The spectra of elements were giving information as to the structure of matter. But the more precise measurement of wavelength was revealing some surprises. Some of the lines in a spectrum were double lines and others were triple. Some single lines became double when observed within a magnet field. There was no immediate explanation for this phenomena or multiple lines in general.

In Bohr's original Quantum Theory the energy of an electron depends only on the principal quantum number of its state. This corresponds to the order number of a circular orbit. The wavelength and frequency of an emitted photon corresponds to the difference in energy of the initial and final state. Further development of the theory led to the notion of elliptical orbits. A second quantum number, called the magnetic quantum number was introduced to account for the shape of the orbit. The energy of the electron then depended upon the magnetic quantum number as well as the principal quantum. A change of state allows for a change in the magnetic quantum number of −1, 0 or +1. Therefore there would be three closely spaced spectral lines corresponding to a particular change in state. But is the tripleness of the spectral line determined by the constraint in the changes to the magnetic quantum or is the constraint derived from the tripleness of the spectral li

It was known since Zeeman's work that the imposition of a magnetic field alters the spectrum by producing three where only one line had been before. Attempts were made to explain this multiplicity of lines by invoking some relativistic effects such as the rotation of elliptical orbits. These efforts were not successful. Then in 1926 two young graduate students in physicists, George E. Uhlenbeck and Samuel A. Goudsmith, published articles noting that if electrons have spin then they would have a magnetic moment that would interact with an external magnetic field. Such interaction would alter the energy of an electron in a particular state. The electron spin could aligned with the magnetic field or anti-aligned. This corresponds to an electron having a spin quantum number of ±½.

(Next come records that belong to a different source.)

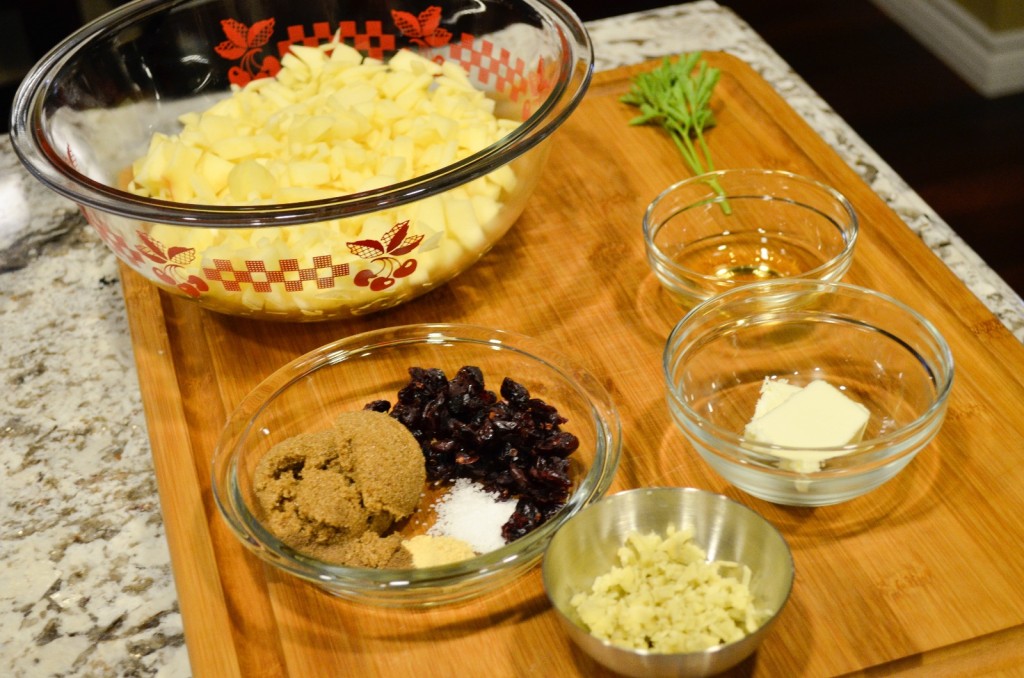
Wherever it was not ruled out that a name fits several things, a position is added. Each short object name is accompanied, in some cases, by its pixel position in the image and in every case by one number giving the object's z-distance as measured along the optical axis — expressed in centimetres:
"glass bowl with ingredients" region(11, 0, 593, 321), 62
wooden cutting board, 54
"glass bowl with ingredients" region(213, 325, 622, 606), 55
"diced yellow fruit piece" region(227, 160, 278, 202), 63
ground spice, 55
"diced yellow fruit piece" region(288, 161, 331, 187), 64
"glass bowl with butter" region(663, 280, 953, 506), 56
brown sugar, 56
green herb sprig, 76
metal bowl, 53
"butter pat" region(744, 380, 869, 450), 57
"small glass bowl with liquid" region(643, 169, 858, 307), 70
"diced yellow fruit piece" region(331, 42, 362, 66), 74
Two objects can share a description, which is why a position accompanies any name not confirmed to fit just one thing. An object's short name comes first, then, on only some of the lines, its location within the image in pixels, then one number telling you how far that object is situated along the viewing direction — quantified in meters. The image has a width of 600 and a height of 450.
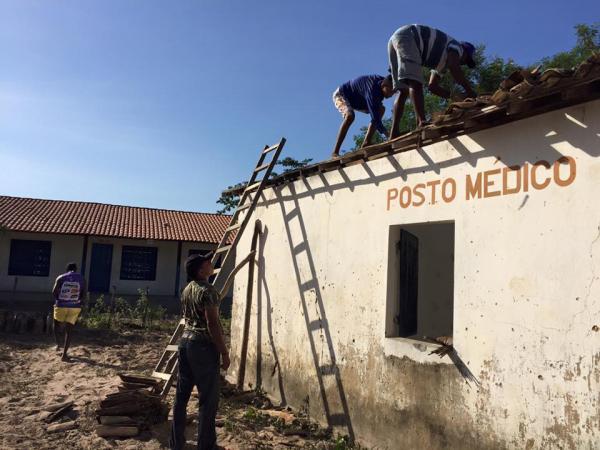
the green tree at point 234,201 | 23.80
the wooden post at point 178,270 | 19.27
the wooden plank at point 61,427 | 5.18
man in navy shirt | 6.57
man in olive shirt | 4.44
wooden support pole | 7.25
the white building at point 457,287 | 3.38
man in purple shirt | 8.98
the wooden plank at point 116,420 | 5.15
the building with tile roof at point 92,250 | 17.67
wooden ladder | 5.93
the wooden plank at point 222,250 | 7.22
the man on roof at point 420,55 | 5.74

If in a transition between states the spin quantum number does not change then there would be no alteration of the wavelength in spectrum compared to the case of with no magnetic field. If the spin quantum number changes from +½ to −½ then the wavelength of a particular line in the spectrum would decrease. A change from −½ to +½ would produce an increase in the wavelength. The increase or decrease in the wavelength would be twice the amount justified by the increase or decrease in energy due to the interaction of the magnetic moment of the electron with the external magnetic field.